BEGIN Input for this task
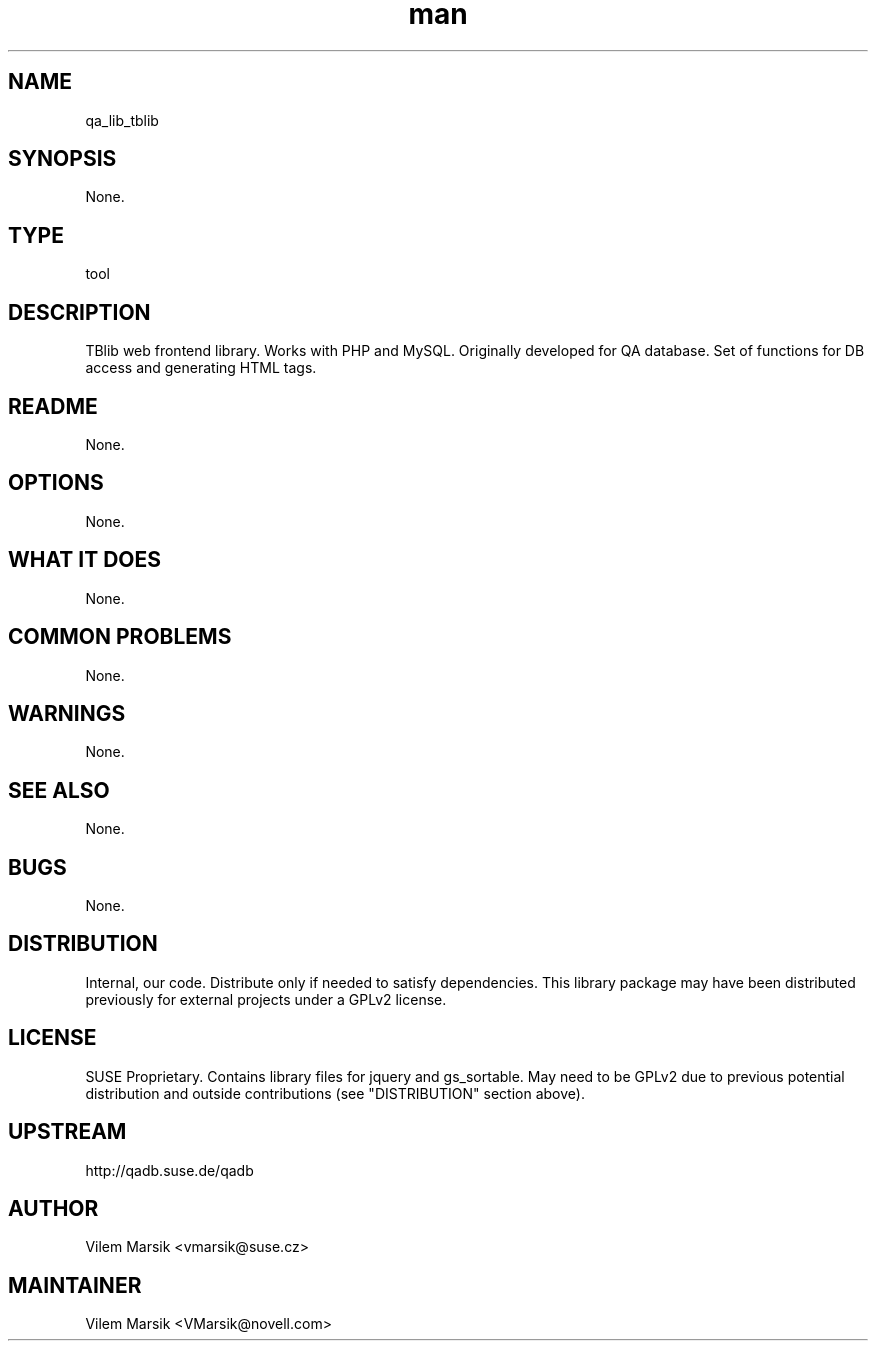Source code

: ." Manpage for qa_lib_tblib.
." Contact David Mulder <dmulder@novell.com> to correct errors or typos.
.TH man 8 "21 Oct 2011" "1.0" "qa_lib_tblib man page"
.SH NAME
qa_lib_tblib
.SH SYNOPSIS
None.
.SH TYPE
tool
.SH DESCRIPTION
TBlib web frontend library. Works with PHP and MySQL. Originally developed for QA database. Set of functions for DB access and generating HTML tags.
.SH README
None.
.SH OPTIONS
None.
.SH WHAT IT DOES
None.
.SH COMMON PROBLEMS
None.
.SH WARNINGS
None.
.SH SEE ALSO
None.
.SH BUGS
None.
.SH DISTRIBUTION
Internal, our code. Distribute only if needed to satisfy dependencies. This library package may have been distributed previously for external projects under a GPLv2 license.
.SH LICENSE
SUSE Proprietary. Contains library files for jquery and gs_sortable. May need to be GPLv2 due to previous potential distribution and outside contributions (see "DISTRIBUTION" section above).
.SH UPSTREAM
http://qadb.suse.de/qadb
.SH AUTHOR
Vilem Marsik   <vmarsik@suse.cz>
.SH MAINTAINER
Vilem Marsik <VMarsik@novell.com>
END Input for this task
§ Task description: Go through the data above and copy each line that holds the word "DISTRIBUTION".

§ The answer:
.SH DISTRIBUTION
SUSE Proprietary. Contains library files for jquery and gs_sortable. May need to be GPLv2 due to previous potential distribution and outside contributions (see "DISTRIBUTION" section above).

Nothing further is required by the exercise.